## WHAT IS NEEDED
Go through the lines below and copy any that hold the string "XOffset".

## EXERCISE DATA
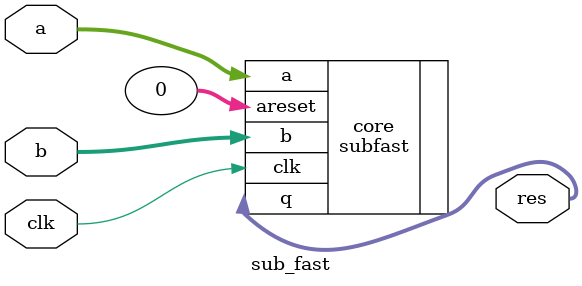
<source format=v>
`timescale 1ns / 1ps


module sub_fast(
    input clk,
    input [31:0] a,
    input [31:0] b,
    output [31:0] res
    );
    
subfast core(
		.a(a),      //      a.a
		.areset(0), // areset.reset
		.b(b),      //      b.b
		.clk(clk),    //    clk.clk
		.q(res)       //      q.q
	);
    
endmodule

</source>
...
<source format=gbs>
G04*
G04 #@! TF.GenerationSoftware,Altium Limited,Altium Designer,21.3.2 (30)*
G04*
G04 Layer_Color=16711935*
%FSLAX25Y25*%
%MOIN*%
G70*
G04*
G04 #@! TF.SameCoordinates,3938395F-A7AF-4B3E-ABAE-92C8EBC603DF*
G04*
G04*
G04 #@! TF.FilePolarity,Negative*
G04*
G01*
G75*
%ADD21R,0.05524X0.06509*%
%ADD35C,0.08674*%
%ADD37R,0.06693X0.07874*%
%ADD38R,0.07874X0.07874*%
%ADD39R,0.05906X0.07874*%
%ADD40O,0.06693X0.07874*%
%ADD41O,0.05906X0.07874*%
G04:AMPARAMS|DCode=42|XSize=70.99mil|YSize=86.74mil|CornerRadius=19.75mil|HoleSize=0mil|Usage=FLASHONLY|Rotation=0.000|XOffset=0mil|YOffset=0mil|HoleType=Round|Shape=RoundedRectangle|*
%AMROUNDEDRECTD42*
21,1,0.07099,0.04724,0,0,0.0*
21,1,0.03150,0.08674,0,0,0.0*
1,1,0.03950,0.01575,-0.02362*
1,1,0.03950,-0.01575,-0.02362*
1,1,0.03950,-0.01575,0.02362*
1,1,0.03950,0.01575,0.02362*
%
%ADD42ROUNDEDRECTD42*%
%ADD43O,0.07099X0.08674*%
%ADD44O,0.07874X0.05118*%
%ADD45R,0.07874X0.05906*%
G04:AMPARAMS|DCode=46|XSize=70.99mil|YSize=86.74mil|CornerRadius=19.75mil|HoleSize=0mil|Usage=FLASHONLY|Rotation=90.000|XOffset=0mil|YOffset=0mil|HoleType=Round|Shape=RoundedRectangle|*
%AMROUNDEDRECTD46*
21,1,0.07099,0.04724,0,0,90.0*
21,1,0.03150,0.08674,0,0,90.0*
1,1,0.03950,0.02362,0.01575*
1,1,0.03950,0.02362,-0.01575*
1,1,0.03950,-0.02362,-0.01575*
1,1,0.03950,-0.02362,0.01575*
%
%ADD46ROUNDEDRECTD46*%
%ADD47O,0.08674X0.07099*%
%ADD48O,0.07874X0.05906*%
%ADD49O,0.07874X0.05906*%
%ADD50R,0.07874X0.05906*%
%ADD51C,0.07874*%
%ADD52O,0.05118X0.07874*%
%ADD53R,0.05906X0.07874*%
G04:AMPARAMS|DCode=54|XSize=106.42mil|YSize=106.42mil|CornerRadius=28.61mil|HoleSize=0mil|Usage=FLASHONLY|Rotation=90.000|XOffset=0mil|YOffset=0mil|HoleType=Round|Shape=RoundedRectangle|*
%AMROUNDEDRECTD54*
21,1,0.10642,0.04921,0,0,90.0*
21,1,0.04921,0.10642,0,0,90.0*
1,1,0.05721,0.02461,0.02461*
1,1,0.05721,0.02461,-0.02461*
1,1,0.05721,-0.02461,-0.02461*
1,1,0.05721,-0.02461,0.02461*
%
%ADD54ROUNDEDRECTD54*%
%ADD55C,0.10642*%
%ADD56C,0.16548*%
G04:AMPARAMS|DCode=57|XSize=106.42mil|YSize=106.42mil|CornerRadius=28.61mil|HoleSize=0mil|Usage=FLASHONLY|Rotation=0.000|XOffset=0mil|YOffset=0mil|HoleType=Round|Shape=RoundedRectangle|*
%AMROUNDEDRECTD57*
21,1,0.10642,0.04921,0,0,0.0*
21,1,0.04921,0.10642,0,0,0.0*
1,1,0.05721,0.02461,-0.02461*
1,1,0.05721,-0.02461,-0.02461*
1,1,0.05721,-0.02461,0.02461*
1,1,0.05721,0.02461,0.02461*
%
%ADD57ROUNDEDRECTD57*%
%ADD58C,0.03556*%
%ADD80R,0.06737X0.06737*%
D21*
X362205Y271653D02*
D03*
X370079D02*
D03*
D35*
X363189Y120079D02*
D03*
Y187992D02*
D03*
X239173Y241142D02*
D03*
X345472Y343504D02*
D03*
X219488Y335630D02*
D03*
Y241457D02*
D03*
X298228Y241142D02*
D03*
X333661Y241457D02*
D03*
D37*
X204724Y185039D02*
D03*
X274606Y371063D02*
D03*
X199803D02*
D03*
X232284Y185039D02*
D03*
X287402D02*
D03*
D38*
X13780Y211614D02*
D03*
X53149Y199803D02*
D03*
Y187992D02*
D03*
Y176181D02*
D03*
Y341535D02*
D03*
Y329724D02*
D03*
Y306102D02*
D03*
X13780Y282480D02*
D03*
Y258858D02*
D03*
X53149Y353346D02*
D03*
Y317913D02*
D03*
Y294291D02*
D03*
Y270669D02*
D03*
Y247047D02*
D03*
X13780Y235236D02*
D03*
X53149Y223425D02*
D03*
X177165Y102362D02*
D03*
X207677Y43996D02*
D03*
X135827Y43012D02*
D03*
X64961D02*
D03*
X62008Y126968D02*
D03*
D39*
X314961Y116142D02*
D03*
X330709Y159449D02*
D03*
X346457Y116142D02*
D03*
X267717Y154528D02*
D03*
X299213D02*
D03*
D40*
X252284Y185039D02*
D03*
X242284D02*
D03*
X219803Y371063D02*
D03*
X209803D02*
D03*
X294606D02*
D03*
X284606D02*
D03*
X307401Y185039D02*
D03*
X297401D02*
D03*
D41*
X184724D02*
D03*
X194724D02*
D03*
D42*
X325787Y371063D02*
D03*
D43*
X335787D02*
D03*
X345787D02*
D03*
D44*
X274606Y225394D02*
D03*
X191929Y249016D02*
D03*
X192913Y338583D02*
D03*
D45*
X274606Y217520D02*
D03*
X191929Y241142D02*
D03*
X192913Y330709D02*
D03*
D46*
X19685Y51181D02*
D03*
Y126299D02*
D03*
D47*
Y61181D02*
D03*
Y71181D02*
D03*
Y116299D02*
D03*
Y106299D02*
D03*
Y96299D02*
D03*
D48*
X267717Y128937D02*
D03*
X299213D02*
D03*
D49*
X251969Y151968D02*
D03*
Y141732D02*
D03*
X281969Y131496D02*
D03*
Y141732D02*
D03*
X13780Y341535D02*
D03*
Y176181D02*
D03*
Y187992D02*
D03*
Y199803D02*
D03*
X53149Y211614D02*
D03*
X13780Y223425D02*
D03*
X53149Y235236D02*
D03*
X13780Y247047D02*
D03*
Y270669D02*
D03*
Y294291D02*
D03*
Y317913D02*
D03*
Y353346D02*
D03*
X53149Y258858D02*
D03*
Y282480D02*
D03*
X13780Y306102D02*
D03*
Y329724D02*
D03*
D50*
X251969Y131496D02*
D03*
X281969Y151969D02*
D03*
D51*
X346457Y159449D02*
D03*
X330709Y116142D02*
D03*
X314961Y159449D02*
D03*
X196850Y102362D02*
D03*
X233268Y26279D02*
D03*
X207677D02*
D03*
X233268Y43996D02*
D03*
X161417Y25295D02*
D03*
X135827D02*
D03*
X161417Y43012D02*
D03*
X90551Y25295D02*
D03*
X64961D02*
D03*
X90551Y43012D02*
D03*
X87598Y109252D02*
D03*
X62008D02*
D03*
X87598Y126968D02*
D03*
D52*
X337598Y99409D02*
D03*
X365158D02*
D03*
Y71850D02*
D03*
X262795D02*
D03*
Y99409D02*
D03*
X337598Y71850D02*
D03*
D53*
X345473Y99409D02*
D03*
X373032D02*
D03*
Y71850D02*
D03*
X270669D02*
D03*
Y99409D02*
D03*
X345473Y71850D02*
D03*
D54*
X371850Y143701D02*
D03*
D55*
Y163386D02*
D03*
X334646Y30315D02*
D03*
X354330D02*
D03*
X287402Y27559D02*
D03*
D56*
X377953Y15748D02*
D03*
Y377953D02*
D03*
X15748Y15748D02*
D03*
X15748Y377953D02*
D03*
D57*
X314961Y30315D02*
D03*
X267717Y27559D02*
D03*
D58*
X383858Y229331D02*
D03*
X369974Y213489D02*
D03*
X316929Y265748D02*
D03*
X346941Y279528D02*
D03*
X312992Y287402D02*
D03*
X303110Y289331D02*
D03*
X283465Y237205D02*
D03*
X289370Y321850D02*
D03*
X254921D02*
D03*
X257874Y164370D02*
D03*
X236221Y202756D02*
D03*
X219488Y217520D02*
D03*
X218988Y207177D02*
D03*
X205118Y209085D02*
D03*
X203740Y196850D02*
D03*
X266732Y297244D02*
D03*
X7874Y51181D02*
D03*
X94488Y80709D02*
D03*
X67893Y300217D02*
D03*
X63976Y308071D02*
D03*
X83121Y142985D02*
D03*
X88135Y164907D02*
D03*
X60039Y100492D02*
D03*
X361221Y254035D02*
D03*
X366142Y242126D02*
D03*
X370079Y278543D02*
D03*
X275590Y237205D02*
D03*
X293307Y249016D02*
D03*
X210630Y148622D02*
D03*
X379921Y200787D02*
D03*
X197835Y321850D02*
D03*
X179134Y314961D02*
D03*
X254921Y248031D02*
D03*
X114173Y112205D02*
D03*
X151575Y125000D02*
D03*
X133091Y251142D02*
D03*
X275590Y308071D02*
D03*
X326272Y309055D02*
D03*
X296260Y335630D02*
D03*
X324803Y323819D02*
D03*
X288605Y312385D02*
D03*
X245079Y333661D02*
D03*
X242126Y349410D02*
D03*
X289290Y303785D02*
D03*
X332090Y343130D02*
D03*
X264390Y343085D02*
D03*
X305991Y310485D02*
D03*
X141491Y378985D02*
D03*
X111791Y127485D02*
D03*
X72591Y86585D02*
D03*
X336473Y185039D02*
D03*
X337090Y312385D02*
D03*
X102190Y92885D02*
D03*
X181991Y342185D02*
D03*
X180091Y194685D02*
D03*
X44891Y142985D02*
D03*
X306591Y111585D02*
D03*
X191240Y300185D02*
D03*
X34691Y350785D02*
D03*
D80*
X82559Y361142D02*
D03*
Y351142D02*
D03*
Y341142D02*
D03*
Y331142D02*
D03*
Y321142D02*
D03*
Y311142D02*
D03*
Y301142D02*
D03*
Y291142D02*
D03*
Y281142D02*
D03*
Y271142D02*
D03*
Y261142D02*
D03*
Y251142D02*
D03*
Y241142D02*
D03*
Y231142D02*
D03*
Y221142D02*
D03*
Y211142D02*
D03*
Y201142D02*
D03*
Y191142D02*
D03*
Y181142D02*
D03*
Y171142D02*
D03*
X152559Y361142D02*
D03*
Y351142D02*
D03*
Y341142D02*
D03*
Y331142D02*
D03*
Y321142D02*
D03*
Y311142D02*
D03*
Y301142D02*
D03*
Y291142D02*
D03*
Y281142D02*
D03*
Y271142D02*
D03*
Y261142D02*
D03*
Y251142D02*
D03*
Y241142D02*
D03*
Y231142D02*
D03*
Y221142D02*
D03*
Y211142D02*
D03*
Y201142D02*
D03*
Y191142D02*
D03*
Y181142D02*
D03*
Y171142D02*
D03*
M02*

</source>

## YOUR RESPONSE
G04:AMPARAMS|DCode=42|XSize=70.99mil|YSize=86.74mil|CornerRadius=19.75mil|HoleSize=0mil|Usage=FLASHONLY|Rotation=0.000|XOffset=0mil|YOffset=0mil|HoleType=Round|Shape=RoundedRectangle|*
G04:AMPARAMS|DCode=46|XSize=70.99mil|YSize=86.74mil|CornerRadius=19.75mil|HoleSize=0mil|Usage=FLASHONLY|Rotation=90.000|XOffset=0mil|YOffset=0mil|HoleType=Round|Shape=RoundedRectangle|*
G04:AMPARAMS|DCode=54|XSize=106.42mil|YSize=106.42mil|CornerRadius=28.61mil|HoleSize=0mil|Usage=FLASHONLY|Rotation=90.000|XOffset=0mil|YOffset=0mil|HoleType=Round|Shape=RoundedRectangle|*
G04:AMPARAMS|DCode=57|XSize=106.42mil|YSize=106.42mil|CornerRadius=28.61mil|HoleSize=0mil|Usage=FLASHONLY|Rotation=0.000|XOffset=0mil|YOffset=0mil|HoleType=Round|Shape=RoundedRectangle|*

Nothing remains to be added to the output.